**TRECHO FORNECIDO**.
········

22 Novembro 2023
"O tempo corre para Milei a partir de agora, depois da propaganda são necessários os fatos, e ter a igreja alinhada contra não é um bom negócio", escreve Francesco Peloso, jornalista, em artigo publicado por Domani, 21-11-2023. A tradução é de Luisa Rabolini.
"O papa? Ele é o representante do maligno na terra”, “Francisco tem afinidade com os comunistas assassinos." Essas são algumas das acusações-injúrias lançadas pelo recém-eleito presidente da Argentina, Javier Milei, durante a campanha eleitoral, contra o Papa.
Por fim, um membro importante do seu partido propôs cortar relações diplomáticas com o Vaticano. Depois, in extremis, Milei afirmou que, se fosse eleito presidente, no caso de Bergoglio decidir visitar o seu país de origem, teria sido acolhido como convém a um chefe de Estado que é também o líder mundial da Igreja Católica.

········

**REGISTROS**.
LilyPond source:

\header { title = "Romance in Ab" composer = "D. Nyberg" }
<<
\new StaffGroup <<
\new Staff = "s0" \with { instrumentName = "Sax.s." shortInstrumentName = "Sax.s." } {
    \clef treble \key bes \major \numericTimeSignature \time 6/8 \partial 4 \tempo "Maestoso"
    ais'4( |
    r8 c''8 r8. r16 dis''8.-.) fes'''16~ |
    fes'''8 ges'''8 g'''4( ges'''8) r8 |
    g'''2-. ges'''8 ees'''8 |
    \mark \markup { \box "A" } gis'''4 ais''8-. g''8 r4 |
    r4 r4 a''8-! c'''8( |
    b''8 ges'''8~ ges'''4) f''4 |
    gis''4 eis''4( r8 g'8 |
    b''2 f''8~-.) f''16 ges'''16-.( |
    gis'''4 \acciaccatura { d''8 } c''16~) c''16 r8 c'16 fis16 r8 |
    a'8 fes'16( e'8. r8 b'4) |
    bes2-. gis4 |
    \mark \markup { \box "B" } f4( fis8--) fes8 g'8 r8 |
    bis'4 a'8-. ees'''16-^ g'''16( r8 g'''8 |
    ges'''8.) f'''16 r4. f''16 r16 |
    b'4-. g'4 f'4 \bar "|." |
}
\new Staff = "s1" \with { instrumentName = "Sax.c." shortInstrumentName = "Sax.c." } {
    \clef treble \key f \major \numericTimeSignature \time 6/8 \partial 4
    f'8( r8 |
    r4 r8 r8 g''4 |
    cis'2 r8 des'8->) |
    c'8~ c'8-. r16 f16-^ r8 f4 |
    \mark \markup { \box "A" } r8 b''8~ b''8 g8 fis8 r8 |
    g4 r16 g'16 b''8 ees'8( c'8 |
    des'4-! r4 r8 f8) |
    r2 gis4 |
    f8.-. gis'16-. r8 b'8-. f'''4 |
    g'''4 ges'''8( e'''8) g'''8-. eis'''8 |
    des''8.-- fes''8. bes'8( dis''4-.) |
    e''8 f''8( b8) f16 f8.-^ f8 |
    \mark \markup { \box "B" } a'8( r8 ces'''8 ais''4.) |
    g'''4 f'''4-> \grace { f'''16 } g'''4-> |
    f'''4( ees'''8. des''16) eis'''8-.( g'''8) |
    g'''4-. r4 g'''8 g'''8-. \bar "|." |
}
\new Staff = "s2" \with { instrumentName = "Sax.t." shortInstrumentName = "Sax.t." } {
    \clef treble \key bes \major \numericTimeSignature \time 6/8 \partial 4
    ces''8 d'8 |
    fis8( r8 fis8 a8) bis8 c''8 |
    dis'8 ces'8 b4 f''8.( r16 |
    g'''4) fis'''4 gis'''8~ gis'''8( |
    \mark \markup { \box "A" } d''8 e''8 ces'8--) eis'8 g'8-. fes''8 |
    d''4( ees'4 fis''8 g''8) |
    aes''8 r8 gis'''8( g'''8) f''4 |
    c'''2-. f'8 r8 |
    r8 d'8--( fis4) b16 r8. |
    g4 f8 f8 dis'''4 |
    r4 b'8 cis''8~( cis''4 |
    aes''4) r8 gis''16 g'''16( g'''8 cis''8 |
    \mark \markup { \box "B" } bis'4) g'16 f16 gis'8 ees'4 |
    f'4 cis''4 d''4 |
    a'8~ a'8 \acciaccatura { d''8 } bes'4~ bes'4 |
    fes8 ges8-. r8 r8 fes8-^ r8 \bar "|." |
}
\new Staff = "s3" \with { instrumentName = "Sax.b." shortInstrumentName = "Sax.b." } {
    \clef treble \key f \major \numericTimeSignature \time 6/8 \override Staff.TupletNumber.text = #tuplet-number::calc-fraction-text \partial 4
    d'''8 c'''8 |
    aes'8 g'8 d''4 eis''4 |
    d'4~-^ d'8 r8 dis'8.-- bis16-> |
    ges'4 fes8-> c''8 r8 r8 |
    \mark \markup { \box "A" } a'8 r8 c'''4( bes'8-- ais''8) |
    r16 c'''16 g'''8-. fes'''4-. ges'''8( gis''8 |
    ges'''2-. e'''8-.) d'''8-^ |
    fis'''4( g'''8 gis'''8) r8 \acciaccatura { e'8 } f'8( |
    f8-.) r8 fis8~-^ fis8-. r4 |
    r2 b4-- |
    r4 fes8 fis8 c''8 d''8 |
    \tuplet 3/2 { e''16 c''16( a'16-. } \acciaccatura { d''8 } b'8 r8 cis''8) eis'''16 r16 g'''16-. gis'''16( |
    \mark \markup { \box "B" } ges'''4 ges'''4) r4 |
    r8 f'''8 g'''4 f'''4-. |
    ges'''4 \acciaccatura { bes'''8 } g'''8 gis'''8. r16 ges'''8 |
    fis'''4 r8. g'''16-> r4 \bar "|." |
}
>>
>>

········

**SEU OBJETIVO**.
Pode prosseguir com o artigo sobre Milei e o papa a partir do ponto em que ele termina? Os registros são material à parte, independente do artigo sobre Milei e o papa.

**RESPOSTA ESCRITA**.
Francisco, aliás, numa longa entrevista à agência de notícias argentina Telam, não se intimidou quando questionado sobre o que ele pensava dos políticos nacionalistas de extrema direita. Gosto da palavra “crise”, respondeu Francisco, porque indica um movimento, “as crises fazem crescer: quando uma pessoa, uma família, um país ou uma civilização está em crise, se for resolvida bem, a crise faz crescer".
“Uma das coisas que temos que ensinar aos jovens”, acrescentou, “é como gerir as crises, porque isso traz maturidade. Todos nós fomos jovens sem experiência e, às vezes, os jovens se apegam aos milagres, aos messias, às coisas que se resolvem de forma messiânica. O Messias foi apenas aquele que salvou a todos nós. Os outros são todos palhaços messiânicos."
Um pouco mais adiante, observava ainda: “Tenho muito medo dos flautistas mágicos porque são fascinantes. Se fossem serpentes eu os deixaria, mas são encantadores... e acabam afogando as pessoas. Pessoas que acreditam em poder sair da crise dançando ao som da flauta, com redentores feitos da noite para o dia. Não. A crise deve ser enfrentada e superada, mas sempre para cima.”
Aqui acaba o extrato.